INSTRUÇÃO 1 =>
Extraia dos registros, sem alterar nada, as linhas que vão do começo deles até a linha que contém "1221 μS cm-1, and", inclusive. Não inclua as imagens na resposta.

TRECHO DO TEXTO =>
—————
É a senha. A plateia explode, cantando numa só voz o sonho anarquista de um outro mundo possível. Você pode não estar dentro da sociedade alternativa, mas a sociedade alternativa sempre esteve dentro de você. E por alguns minutos, a força da música torna real esse anseio coletivo. Talvez seja esse o segredo: cantar sempre. Para que o sonho não se dissipe.
Besta é quem quer ser prefeito: Raulzito queria ser roqueiro. Já que a formiga só trabalha porque não sabe cantar, Raulzito pegou a linha 743 e foi ser cigarra. Mas uma cigarra de dez mil anos não pode ter compromisso com nada a não ser com sua própria precisão de cantar. Então Raulzito cantou. E sua música diferente o fez um dos mais criativos e significativos artistas de todos os tempos. Sua estrada ele a trilhou sozinho, e por isso foi único e sempre surpreendente.
Desde a juventude em Salvador, nos anos 1960, tocando rock com os amigos, Raul já não se enquadrava. Depois, muito menos. Sua obra dança com o rock, com a mpb e com o universo lúdico infantil, mas dança também com elementos populares como o baião, o forró e o bolero. Raul é tão eclético quanto indefinível: toca em cabaré de periferia, festinha chique, aniversário de criança e embalo cabeça. Os hippies adotaram sua loucura real. Os esquerdistas zumbizaram com sua mosca na sopa para perturbar o sono da ditadura. A mídia curtiu com seu corpo por mais de dez anos. Os místicos rezaram com ele e o parceiro Paulo Coelho no caminho do início, do fim e do meio. O povo simples e os intelectuais riram de sua deliciosa irreverência. Como explicar tal metamorfose ambulante?
—————
MATERIAIS FORNECIDOS =>
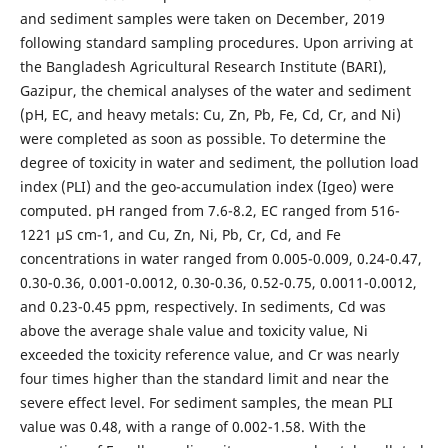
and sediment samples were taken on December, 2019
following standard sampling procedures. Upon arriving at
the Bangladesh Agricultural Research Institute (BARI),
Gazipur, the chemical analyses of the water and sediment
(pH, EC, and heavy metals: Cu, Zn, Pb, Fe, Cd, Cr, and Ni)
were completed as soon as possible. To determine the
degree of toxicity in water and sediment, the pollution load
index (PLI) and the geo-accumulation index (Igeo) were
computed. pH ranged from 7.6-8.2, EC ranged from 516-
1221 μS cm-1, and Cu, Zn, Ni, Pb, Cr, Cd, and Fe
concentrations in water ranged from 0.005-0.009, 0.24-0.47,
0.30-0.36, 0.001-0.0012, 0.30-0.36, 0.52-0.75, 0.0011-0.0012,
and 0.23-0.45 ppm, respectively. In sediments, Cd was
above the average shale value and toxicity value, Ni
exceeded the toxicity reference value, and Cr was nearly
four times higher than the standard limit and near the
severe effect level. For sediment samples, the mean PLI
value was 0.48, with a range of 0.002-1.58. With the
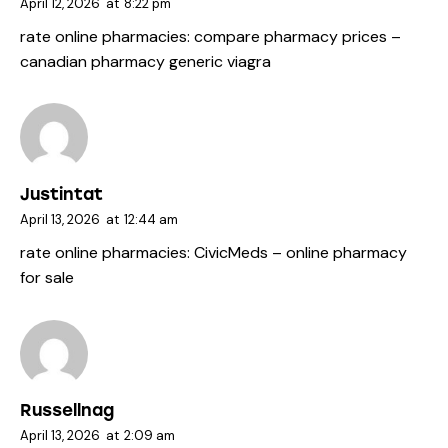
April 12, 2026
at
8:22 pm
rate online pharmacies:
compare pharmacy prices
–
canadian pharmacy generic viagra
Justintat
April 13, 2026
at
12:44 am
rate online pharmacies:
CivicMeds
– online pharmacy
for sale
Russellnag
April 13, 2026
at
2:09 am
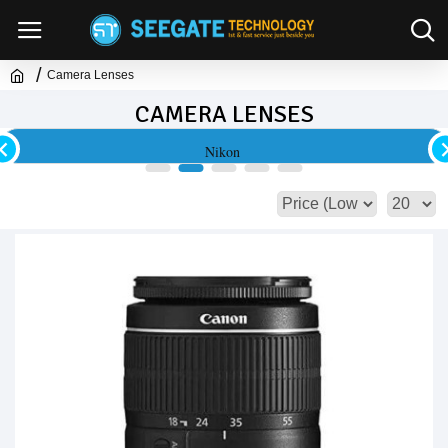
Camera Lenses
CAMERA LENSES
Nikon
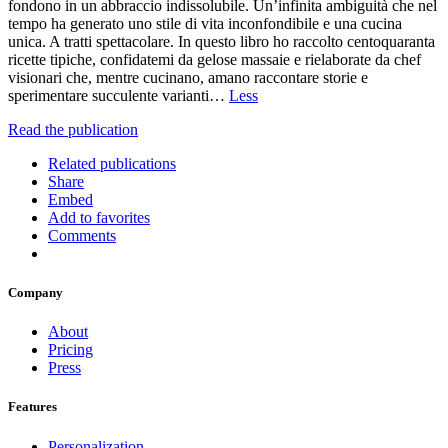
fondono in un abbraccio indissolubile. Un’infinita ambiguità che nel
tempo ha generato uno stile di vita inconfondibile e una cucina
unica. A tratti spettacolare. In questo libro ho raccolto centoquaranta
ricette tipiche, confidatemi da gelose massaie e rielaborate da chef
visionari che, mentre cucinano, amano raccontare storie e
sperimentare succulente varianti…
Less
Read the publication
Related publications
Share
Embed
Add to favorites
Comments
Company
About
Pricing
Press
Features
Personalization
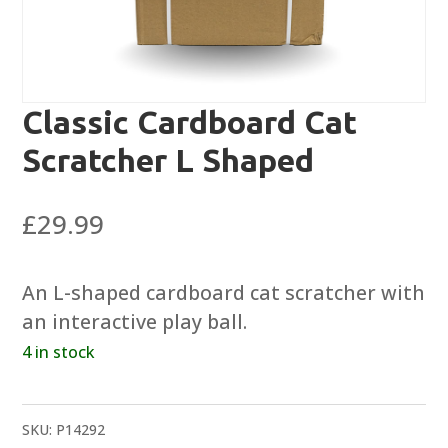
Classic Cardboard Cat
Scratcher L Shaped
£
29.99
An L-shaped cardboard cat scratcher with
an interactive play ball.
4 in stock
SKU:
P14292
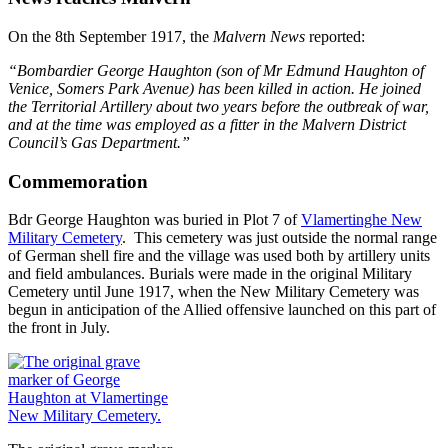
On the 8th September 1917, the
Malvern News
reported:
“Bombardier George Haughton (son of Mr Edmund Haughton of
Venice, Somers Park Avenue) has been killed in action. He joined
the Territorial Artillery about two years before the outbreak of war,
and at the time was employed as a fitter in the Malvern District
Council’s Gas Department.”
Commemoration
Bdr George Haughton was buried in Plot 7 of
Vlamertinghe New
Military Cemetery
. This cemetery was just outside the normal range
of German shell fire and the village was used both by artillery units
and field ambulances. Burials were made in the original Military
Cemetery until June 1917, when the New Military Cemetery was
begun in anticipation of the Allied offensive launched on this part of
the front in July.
—————
INSTRUÇÃO 2 =>
Escreva a continuação do texto sobre Raul e sua música a partir do ponto em que ele termina.

RESPOSTA ESCRITA 1 =>
and sediment samples were taken on December, 2019
following standard sampling procedures. Upon arriving at
the Bangladesh Agricultural Research Institute (BARI),
Gazipur, the chemical analyses of the water and sediment
(pH, EC, and heavy metals: Cu, Zn, Pb, Fe, Cd, Cr, and Ni)
were completed as soon as possible. To determine the
degree of toxicity in water and sediment, the pollution load
index (PLI) and the geo-accumulation index (Igeo) were
computed. pH ranged from 7.6-8.2, EC ranged from 516-
1221 μS cm-1, and Cu, Zn, Ni, Pb, Cr, Cd, and Fe

RESPOSTA ESCRITA 2 =>
Em 1973, ele aparecia, provocador, dizendo que o ouro dos tolos ele não queria. Sua música nos pôs um espelho à frente do rosto e nos sentimos uns grandessíssimos idiotas, humanos, ridículos e limitados: é o Raul cutucador daqueles que morreram e nem sabem qual foi o mês. O Raul pacifista transparece ao dizer que o soldado não foi para a guerra porque sabia que o inimigo também não estaria lá. O crítico político fala dos quarenta ladrões de Ali Babá, aqueles que não querem nada com a pátria amada, e por ser verdadeiro foi censurado. Mas um caubói fora da lei como ele, que já perdera o medo da chuva, sabia mexer na panela do diabo. O que ele queria, ele conseguiria.
Raul foi um bendito fenômeno musical, mdc da mpb. O visionário genial que misturou maluquez e lucidez, rock e berimbau, bom humor e contestação, carimbando nosso passaporte para a liberdade e os sonhos. O maldito provocador que lembrou que o rock é filho do diabo e que lutou por seu direito de deixar Jesus sofrer. O artista multifacetado e incomodamente verdadeiro, que uma vez, acredite, foi preso e espancado por considerarem-no um impostor dele próprio. Que não sabia para onde estava indo, mas sabia que estava em seu caminho. Raul trilhou como poucos os caminhos interiores da experimentação de si mesmo, fazendo de cada revelação trampolim para as seguintes, cantando em suas metáforas a grande insanidade da busca.
Em 1989, Raul parou e a cabeça não aguentou: partiu ele, como já disse o poeta Bráulio Tavares, para o castelo de Avalon, onde seria recebido pelos lobos uivantes: Rauuuuuuuuuuul!!! Hoje, todos esses anos depois, penso em tudo que o maluco beleza me ensinou. Penso numa sociedade onde cobras e aranhas são igualmente respeitadas, onde há mais filé e menos osso duro, onde podemos tomar banho de chapéu, onde não precisamos fumar roliúde só porque a TV diz que é o cigarro do sucesso, e onde temos a liberdade de viajar em nosso pluct-plact-zum sem problema algum.
E lembro também que por causa dele, guardo, feito um segredo valioso, feito um chaveiro escrito love, que não precisamos andar pelos quatro cantos do mundo a procurar essa sociedade. Porque é justamente nos sonhos que ela nos fala. E sonho que se sonha junto vira realidade. Né não, Raulzito?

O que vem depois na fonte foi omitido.